Check your understanding
**a.** In the passage on the history of silk, what did the Romans believe silk thread was spun from?
**b.** Carry on the passage on the history of silk, beginning right after its last sentence.

Passage provided
Segment Open

Posts Tagged ‘Ardèche industry’

Bombyx Mori part 2

November 18, 2017

Princess Leizu

So to the history of silk itself.

For centuries two Oriental products exerted a fascination, not to say an obsession in Europe.  Porcelain and silk, because of their rarity, costliness and exoticism were both irresistible to the wealthy and fashionable who all hankered after these emblems of luxury and power.  By the 18thC fortunes were squandered on porcelain collections and the word “china” was used in England as a slang term for extravagance.

The European love affair with silk however extends much further back into history: first the Greeks and then the Romans were importing it from the Far East From the 2ndC BC onwards.  But for centuries in the West the mystery of how silk was produced remained complete, since Imperial Chinese silk workers were forbidden, on pain of death, to travel abroad.   The Romans believed that the thread was spun from the leaves of the “silk tree”, which idea, although fanciful, has echoes of the spaghetti tree April fool, broadcast by the BBC’s Panorama as recently as 1957.

A much older Chinese legend would have it that princess Leizu was sitting in the shade of a mullberry tree when a cocoon dropped into her hot cup of tea and started to unwind … and so began the domestication of our little friend Bombyx Mori and the beginning of  the saga of silk.

In the 6th C AD the Byzantine Emperor Justinian, fed up with the Persian monopoly of the silk trade, sponsored a feat of industrial espionage by sending two monks on a mission to China to steal silk worms.  They managed to hide several eggs and very young larvae in their hollow bamboo walking sticks, together with a supply of leaves, and the secret was out!

Segment Closed

Data under study
Segment Open

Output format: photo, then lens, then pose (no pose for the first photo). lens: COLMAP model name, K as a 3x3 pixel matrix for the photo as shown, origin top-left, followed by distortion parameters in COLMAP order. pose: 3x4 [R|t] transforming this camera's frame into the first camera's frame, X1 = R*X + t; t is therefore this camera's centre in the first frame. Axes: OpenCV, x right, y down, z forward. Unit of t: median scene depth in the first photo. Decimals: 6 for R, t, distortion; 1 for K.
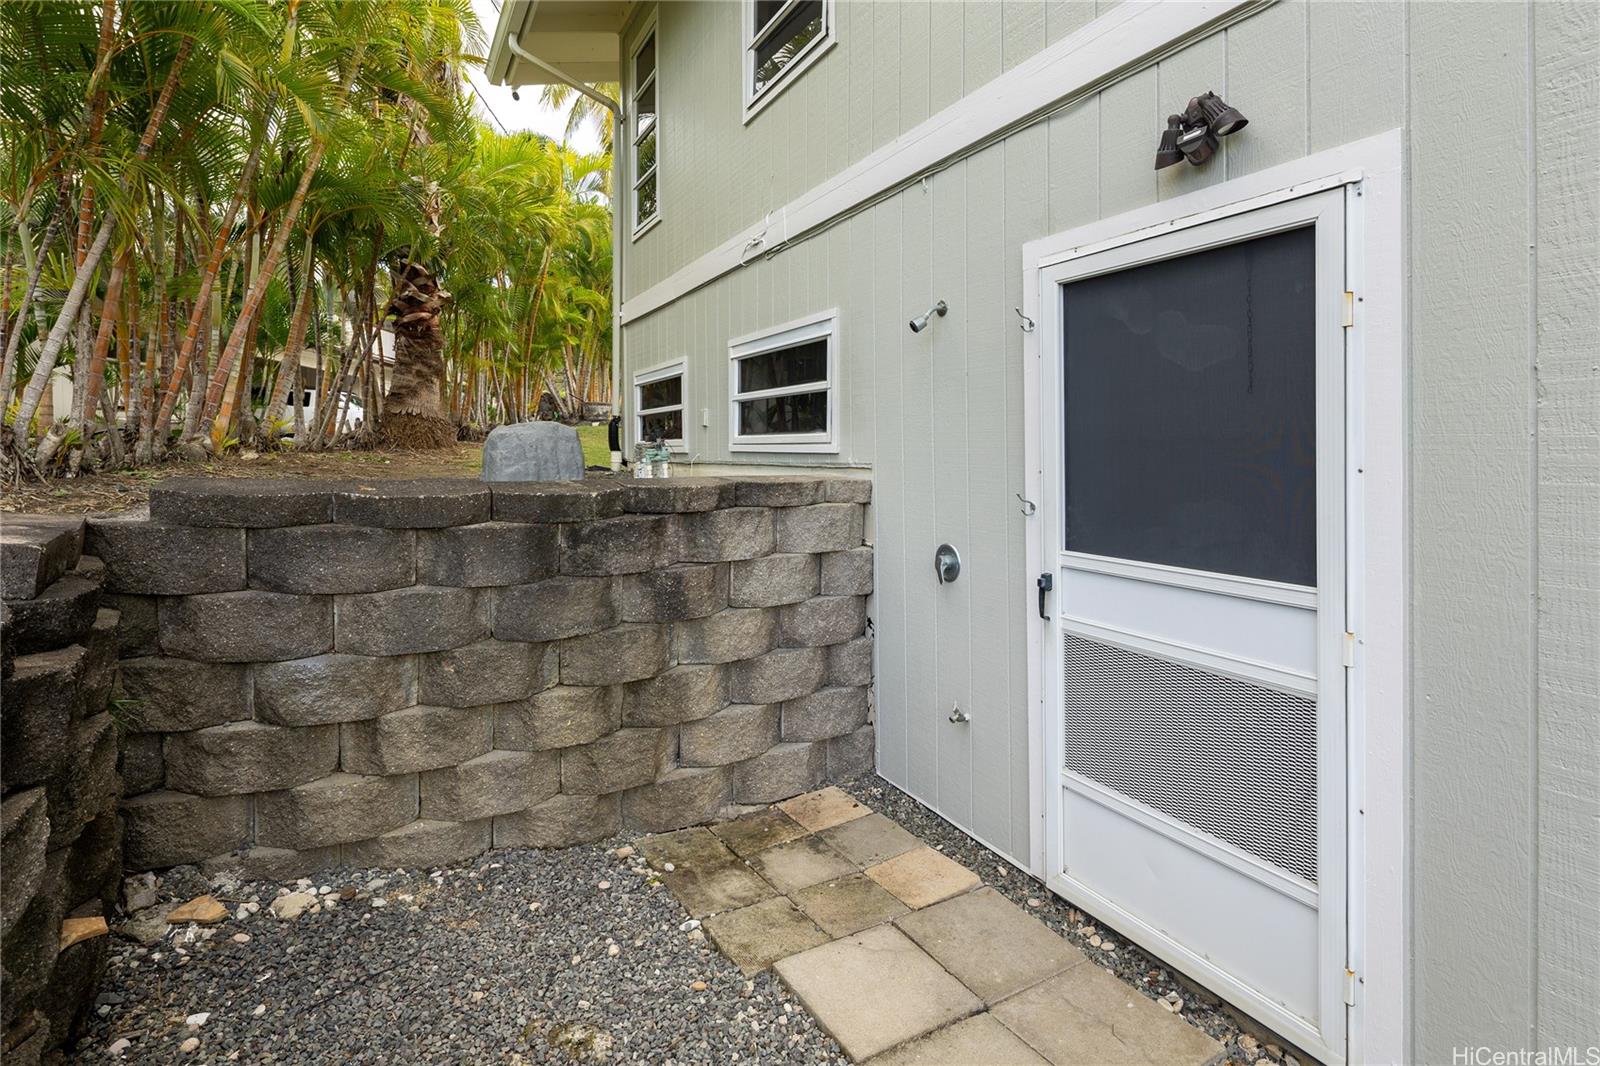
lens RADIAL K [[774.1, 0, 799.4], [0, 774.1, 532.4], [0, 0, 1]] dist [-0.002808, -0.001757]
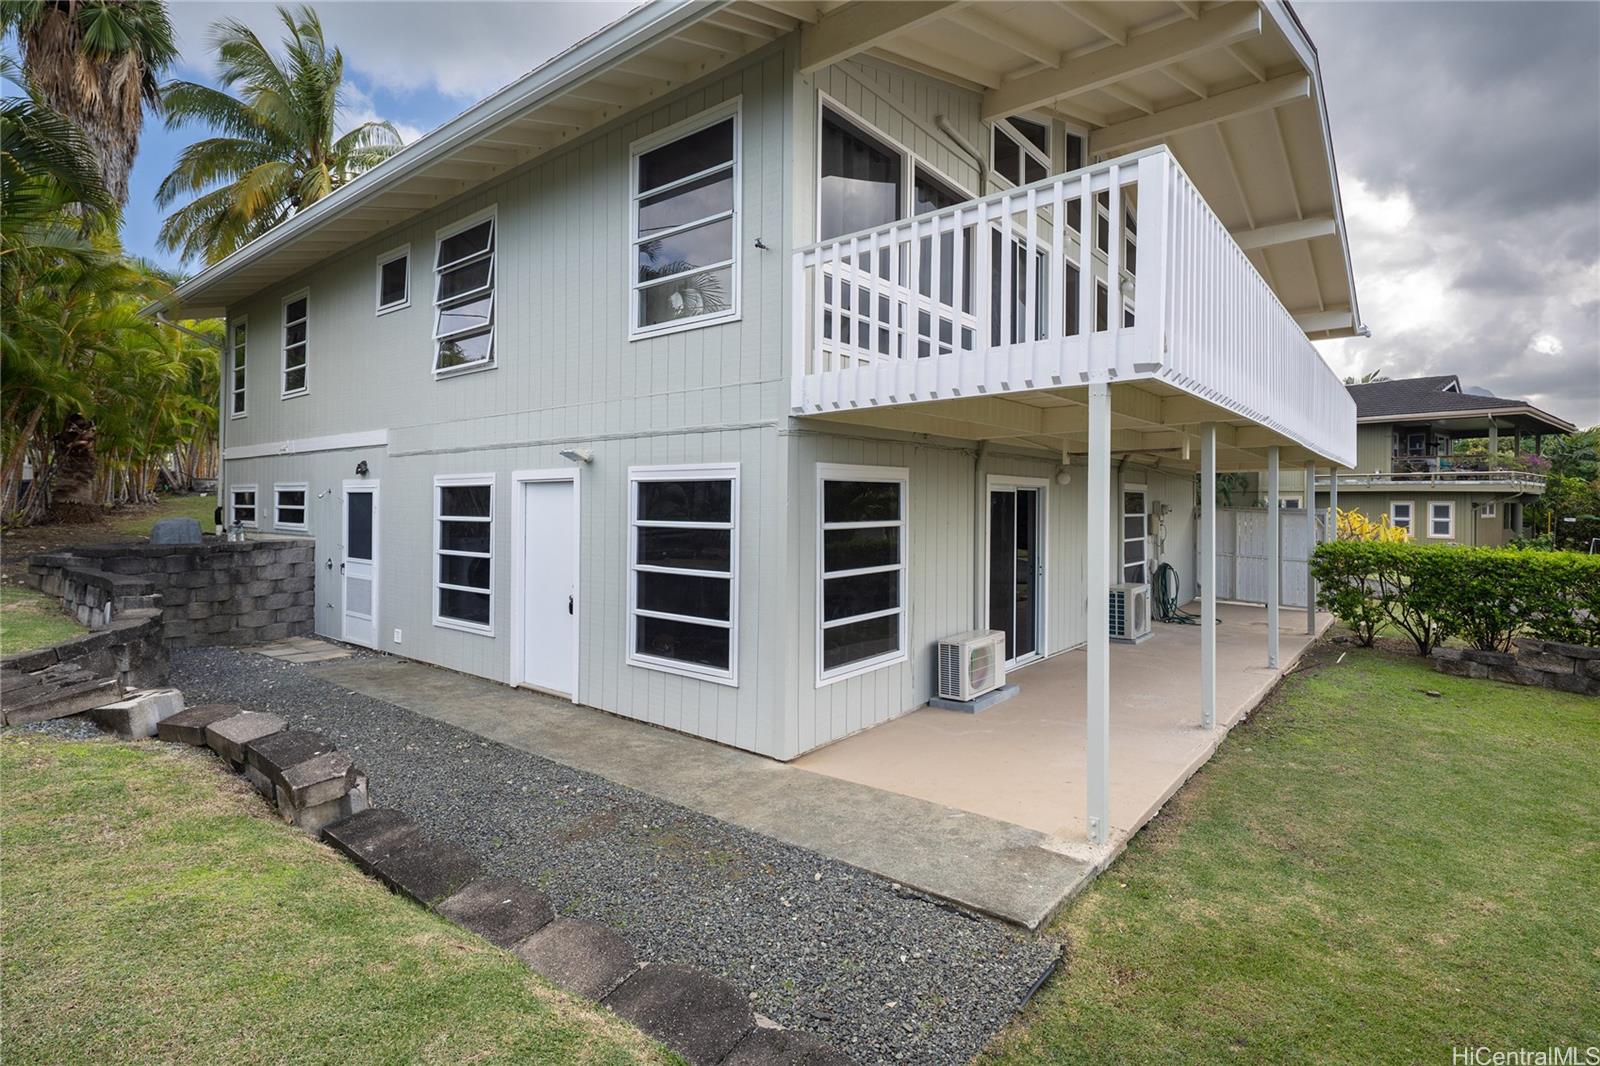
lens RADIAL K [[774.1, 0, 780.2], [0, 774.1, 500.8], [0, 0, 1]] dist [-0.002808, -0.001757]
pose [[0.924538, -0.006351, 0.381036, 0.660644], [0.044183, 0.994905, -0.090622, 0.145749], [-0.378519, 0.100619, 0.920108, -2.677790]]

Segment Closed
Segment Open

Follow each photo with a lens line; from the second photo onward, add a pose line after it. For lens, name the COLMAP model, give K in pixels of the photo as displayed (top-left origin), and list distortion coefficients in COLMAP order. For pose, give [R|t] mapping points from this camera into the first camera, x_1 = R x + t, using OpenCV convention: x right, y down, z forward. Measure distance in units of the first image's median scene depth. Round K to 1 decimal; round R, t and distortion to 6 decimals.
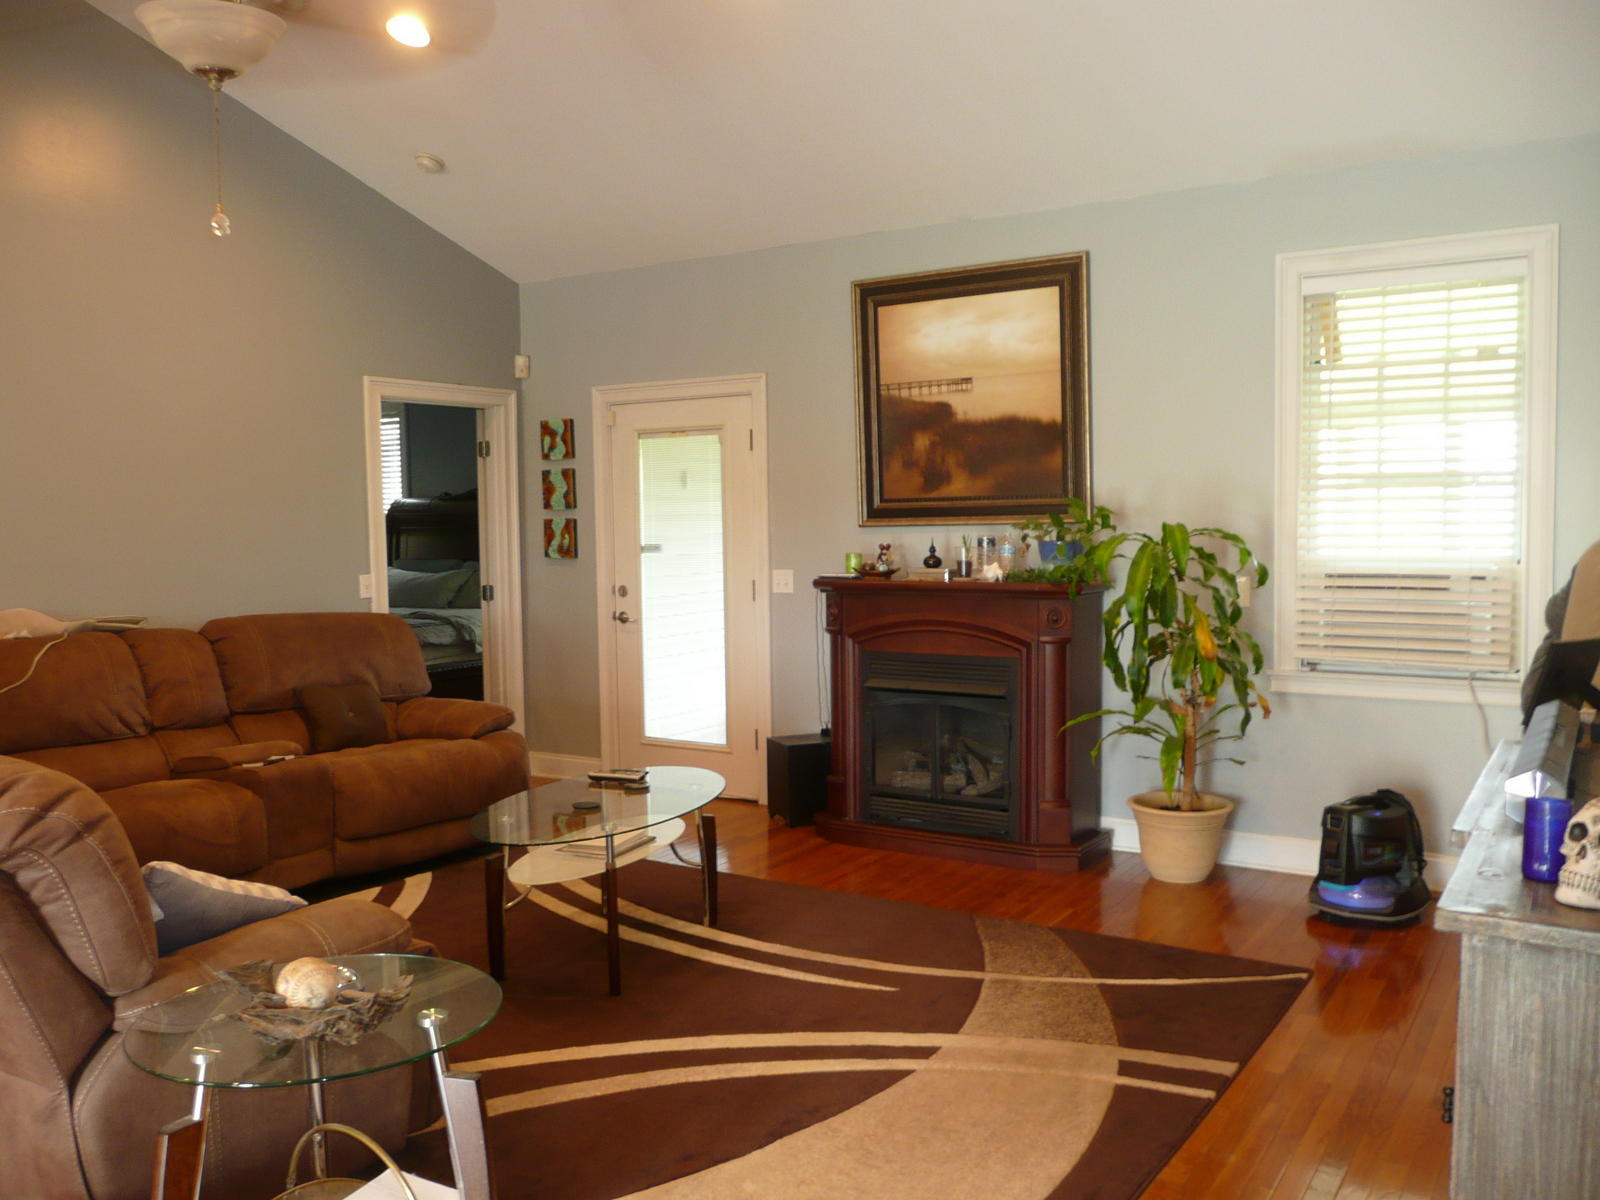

Segment Closed
Segment Open

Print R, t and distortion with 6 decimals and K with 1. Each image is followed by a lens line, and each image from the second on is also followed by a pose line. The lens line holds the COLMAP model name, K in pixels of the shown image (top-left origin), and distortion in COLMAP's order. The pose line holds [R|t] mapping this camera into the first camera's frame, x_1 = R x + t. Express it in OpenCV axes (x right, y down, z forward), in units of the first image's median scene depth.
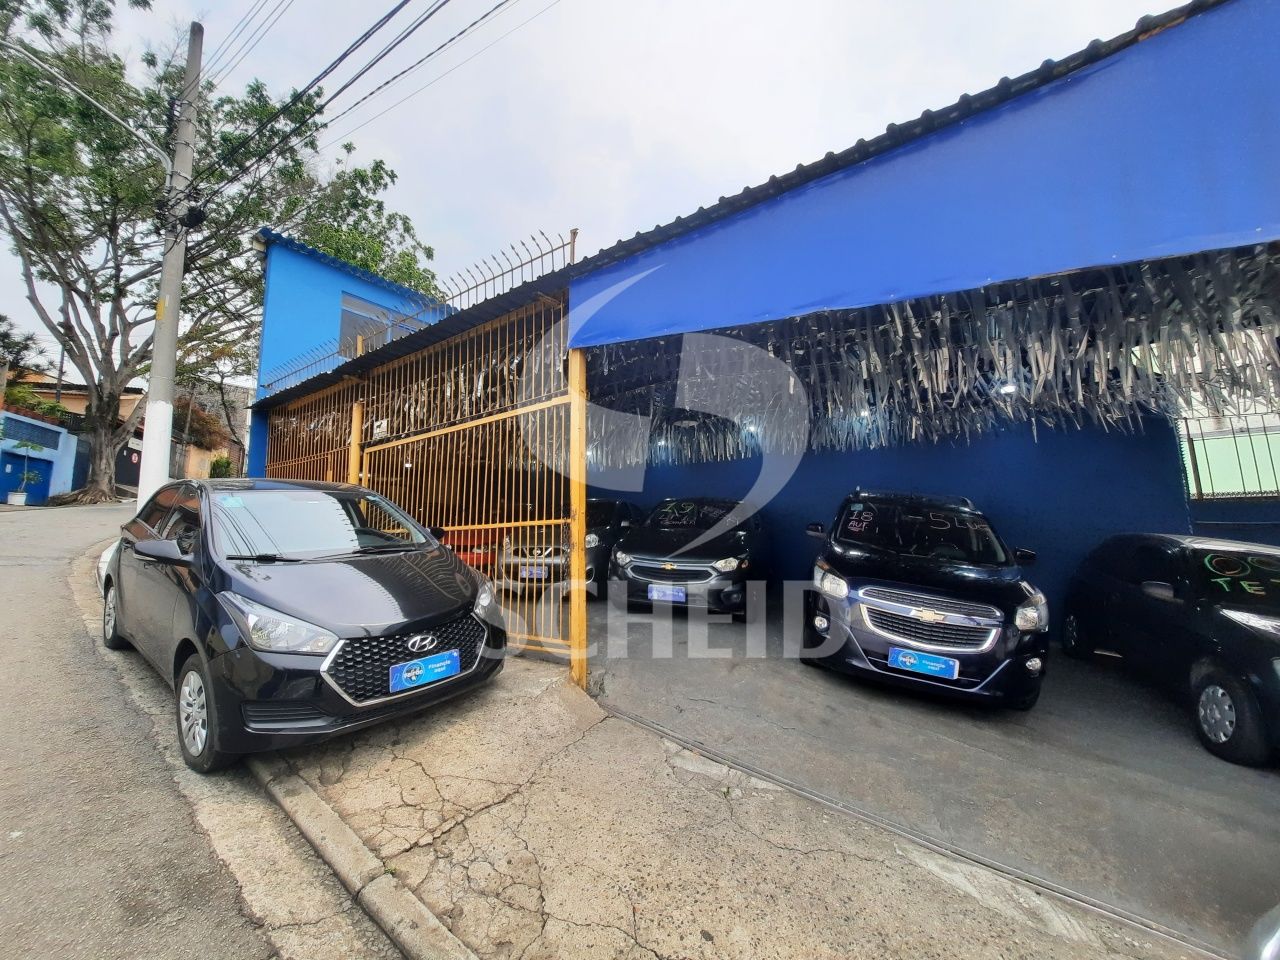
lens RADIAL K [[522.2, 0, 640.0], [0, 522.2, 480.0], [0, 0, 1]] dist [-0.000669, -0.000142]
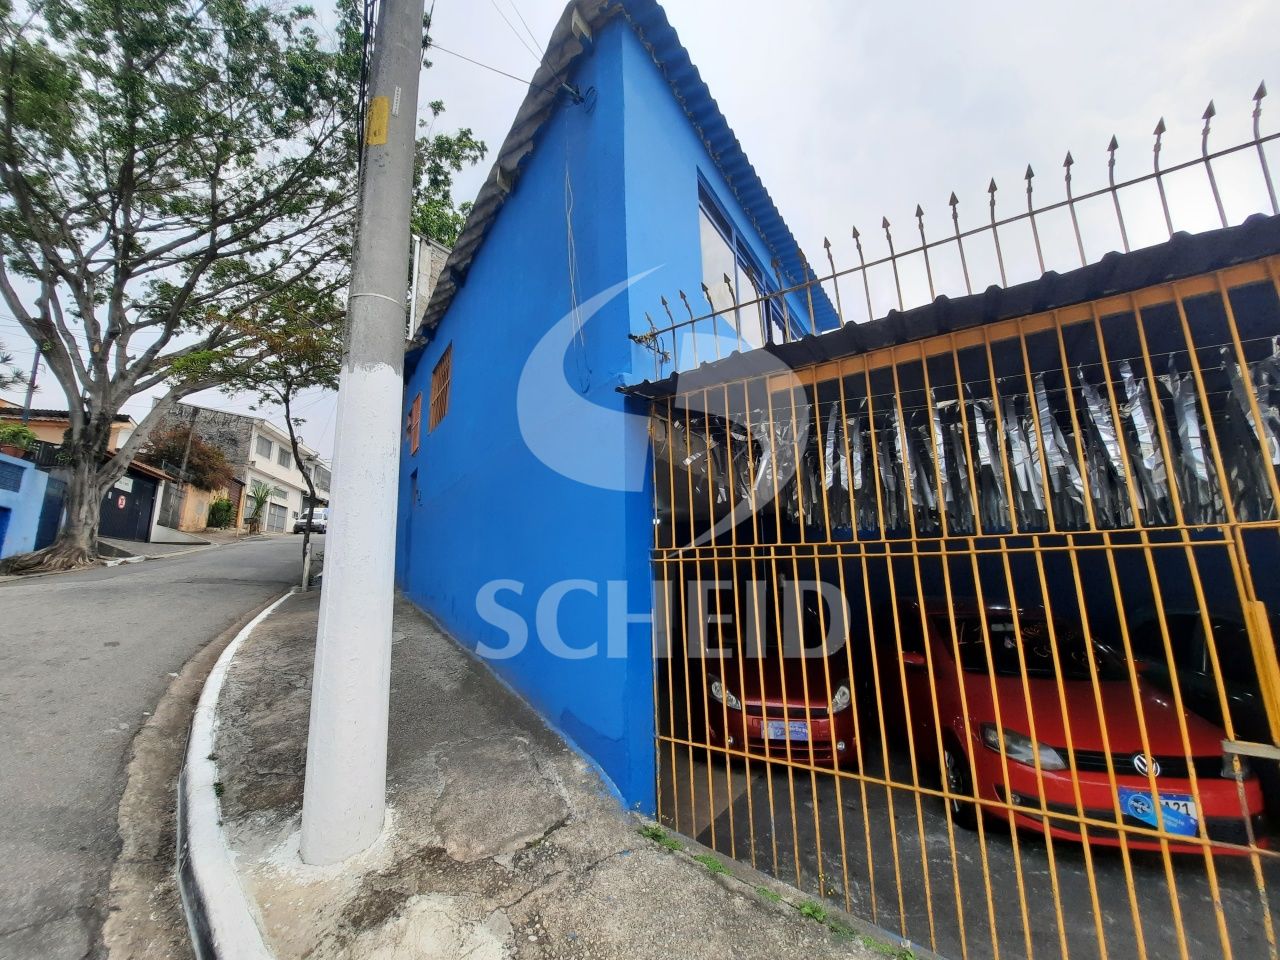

Segment Closed

Answers to each task
**a.** The leaves of the "silk tree."

**b.**
Silk vestments, draperies, tapestries and wall hangings – you name it, the rich and powerful all wanted it and when the Pope and his court set up shop in Avignon in the 14thC and stayed for nearly a century the demand for silk in France really took off.  In 1466, King Louis XI decided to develop a national silk industry with a view to reducing France’s trade deficit with the Italian states, which was running at some 500,000 golden écus annually. A royal manufacture and monopoly on silk weaving was established in Lyon, with the raw material imported through Marseille and along the Rhône, and it was not long before the regions along this route began to jump on the passing gravy train and start producing their own silk.  Four million mullberry trees were planted by royal decree in the Gard, Var and Vaucluse, but it was not until 1709, when a terrible winter killed the chestnut and olive tress in the Ardèche and they were replaced with mullberries, that sericulture spread into our area.  Silk production endured for three centuries and for a considerable period the Ardèche was the foremost producer of raw silk in France.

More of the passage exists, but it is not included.